This exercise requires every record to be repeated exactly.

[Saved entries]
=====

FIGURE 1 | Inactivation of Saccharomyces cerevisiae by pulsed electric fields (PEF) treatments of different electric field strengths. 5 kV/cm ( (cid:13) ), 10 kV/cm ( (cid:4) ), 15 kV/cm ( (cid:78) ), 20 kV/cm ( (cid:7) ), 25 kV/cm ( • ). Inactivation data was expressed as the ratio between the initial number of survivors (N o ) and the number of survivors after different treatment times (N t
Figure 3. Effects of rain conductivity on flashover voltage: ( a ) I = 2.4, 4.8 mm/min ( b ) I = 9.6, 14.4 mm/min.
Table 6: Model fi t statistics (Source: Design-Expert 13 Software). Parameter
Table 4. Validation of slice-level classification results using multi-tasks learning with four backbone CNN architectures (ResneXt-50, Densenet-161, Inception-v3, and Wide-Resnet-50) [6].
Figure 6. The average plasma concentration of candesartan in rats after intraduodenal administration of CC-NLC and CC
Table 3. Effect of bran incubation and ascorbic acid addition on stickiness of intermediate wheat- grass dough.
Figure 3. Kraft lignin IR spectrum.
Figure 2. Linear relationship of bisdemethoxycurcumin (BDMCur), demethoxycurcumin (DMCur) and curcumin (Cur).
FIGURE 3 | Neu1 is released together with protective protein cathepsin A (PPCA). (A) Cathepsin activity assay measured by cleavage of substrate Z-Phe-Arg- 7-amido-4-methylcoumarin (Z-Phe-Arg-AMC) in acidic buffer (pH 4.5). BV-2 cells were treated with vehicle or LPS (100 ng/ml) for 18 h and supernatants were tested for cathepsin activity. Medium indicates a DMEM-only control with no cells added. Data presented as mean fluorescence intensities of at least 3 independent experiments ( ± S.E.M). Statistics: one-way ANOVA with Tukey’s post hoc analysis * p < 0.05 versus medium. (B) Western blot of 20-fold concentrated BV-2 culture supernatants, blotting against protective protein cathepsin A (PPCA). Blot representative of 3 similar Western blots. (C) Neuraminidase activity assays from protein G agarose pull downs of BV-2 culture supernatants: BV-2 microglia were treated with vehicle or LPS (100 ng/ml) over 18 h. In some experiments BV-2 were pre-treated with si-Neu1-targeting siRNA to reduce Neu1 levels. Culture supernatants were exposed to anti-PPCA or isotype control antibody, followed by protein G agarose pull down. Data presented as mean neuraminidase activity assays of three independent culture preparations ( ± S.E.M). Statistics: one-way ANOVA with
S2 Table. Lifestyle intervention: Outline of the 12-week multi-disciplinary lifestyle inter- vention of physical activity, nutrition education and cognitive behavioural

=====

Solution to this task =>
FIGURE 1 | Inactivation of Saccharomyces cerevisiae by pulsed electric fields (PEF) treatments of different electric field strengths. 5 kV/cm ( (cid:13) ), 10 kV/cm ( (cid:4) ), 15 kV/cm ( (cid:78) ), 20 kV/cm ( (cid:7) ), 25 kV/cm ( • ). Inactivation data was expressed as the ratio between the initial number of survivors (N o ) and the number of survivors after different treatment times (N t
Figure 3. Effects of rain conductivity on flashover voltage: ( a ) I = 2.4, 4.8 mm/min ( b ) I = 9.6, 14.4 mm/min.
Table 6: Model fi t statistics (Source: Design-Expert 13 Software). Parameter
Table 4. Validation of slice-level classification results using multi-tasks learning with four backbone CNN architectures (ResneXt-50, Densenet-161, Inception-v3, and Wide-Resnet-50) [6].
Figure 6. The average plasma concentration of candesartan in rats after intraduodenal administration of CC-NLC and CC
Table 3. Effect of bran incubation and ascorbic acid addition on stickiness of intermediate wheat- grass dough.
Figure 3. Kraft lignin IR spectrum.
Figure 2. Linear relationship of bisdemethoxycurcumin (BDMCur), demethoxycurcumin (DMCur) and curcumin (Cur).
FIGURE 3 | Neu1 is released together with protective protein cathepsin A (PPCA). (A) Cathepsin activity assay measured by cleavage of substrate Z-Phe-Arg- 7-amido-4-methylcoumarin (Z-Phe-Arg-AMC) in acidic buffer (pH 4.5). BV-2 cells were treated with vehicle or LPS (100 ng/ml) for 18 h and supernatants were tested for cathepsin activity. Medium indicates a DMEM-only control with no cells added. Data presented as mean fluorescence intensities of at least 3 independent experiments ( ± S.E.M). Statistics: one-way ANOVA with Tukey’s post hoc analysis * p < 0.05 versus medium. (B) Western blot of 20-fold concentrated BV-2 culture supernatants, blotting against protective protein cathepsin A (PPCA). Blot representative of 3 similar Western blots. (C) Neuraminidase activity assays from protein G agarose pull downs of BV-2 culture supernatants: BV-2 microglia were treated with vehicle or LPS (100 ng/ml) over 18 h. In some experiments BV-2 were pre-treated with si-Neu1-targeting siRNA to reduce Neu1 levels. Culture supernatants were exposed to anti-PPCA or isotype control antibody, followed by protein G agarose pull down. Data presented as mean neuraminidase activity assays of three independent culture preparations ( ± S.E.M). Statistics: one-way ANOVA with
S2 Table. Lifestyle intervention: Outline of the 12-week multi-disciplinary lifestyle inter- vention of physical activity, nutrition education and cognitive behavioural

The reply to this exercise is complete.